Empirical likelihood inference and goodness-of-fit test for logistic regression model under two-phase case-control sampling

• Published in: Statistical theory and related fields Vol. 6; no. 4; pp. 265 - 276
• Main Authors: Sheng, Zhen, Liu, Yukun, Qin, Jing
• Format: Journal Article
• Language: English
• Published: Taylor & Francis 25.11.2022; Taylor & Francis Group
• Subjects: Bootstrap; case-control data; empirical likelihood; goodness-of-fit test; two-phase case-control sampling
• ISSN: 2475-4269; 2475-4277
• DOI: 10.1080/24754269.2021.1946373

Due to cost-effectiveness and high efficiency, two-phase case-control sampling has been widely used in epidemiology studies. We develop a semi-parametric empirical likelihood approach to two-phase case-control data under the logistic regression model. We show that the maximum empirical likelihood estimator has an asymptotically normal distribution, and the empirical likelihood ratio follows an asymptotically central chi-square distribution.
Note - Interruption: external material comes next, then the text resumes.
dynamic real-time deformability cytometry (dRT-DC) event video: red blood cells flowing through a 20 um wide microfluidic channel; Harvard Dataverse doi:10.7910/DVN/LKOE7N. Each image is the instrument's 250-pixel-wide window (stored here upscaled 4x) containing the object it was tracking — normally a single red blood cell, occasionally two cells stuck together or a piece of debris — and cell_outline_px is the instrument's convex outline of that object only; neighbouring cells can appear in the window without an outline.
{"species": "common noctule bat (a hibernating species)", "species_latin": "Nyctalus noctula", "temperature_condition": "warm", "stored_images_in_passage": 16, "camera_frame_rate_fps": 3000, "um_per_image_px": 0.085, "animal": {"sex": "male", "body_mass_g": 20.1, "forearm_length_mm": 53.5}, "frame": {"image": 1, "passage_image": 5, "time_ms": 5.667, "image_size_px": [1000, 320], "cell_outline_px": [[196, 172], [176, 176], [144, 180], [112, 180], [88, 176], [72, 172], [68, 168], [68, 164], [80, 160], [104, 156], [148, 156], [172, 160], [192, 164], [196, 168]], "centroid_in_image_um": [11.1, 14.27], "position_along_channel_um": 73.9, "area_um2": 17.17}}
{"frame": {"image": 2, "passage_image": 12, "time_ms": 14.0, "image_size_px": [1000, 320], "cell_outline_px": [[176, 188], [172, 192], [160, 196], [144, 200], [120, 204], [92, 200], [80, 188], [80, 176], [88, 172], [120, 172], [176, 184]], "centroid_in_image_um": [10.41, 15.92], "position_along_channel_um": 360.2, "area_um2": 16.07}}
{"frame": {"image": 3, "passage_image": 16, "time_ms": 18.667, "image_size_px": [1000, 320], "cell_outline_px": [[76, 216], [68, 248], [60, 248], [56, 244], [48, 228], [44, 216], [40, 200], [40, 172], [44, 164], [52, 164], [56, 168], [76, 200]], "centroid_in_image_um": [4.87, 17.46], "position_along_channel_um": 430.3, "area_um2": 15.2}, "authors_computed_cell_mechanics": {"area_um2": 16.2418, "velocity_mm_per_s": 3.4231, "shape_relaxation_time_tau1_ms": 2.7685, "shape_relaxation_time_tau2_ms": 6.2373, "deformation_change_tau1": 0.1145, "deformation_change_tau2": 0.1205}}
We find that the maximum empirical likelihood estimator is equal to Breslow and Holubkov (1997)'s maximum likelihood estimator. Even so, the limiting distribution of the likelihood ratio, likelihood-ratio-based interval, and test are all new. Furthermore, we construct new Kolmogorov-Smirnov type goodness-of-fit tests to test the validation of the underlying logistic regression model. Our simulation results and a real application show that the likelihood-ratio-based interval and test have certain merits over the Wald-type counterparts and that the proposed goodness-of-fit test is valid.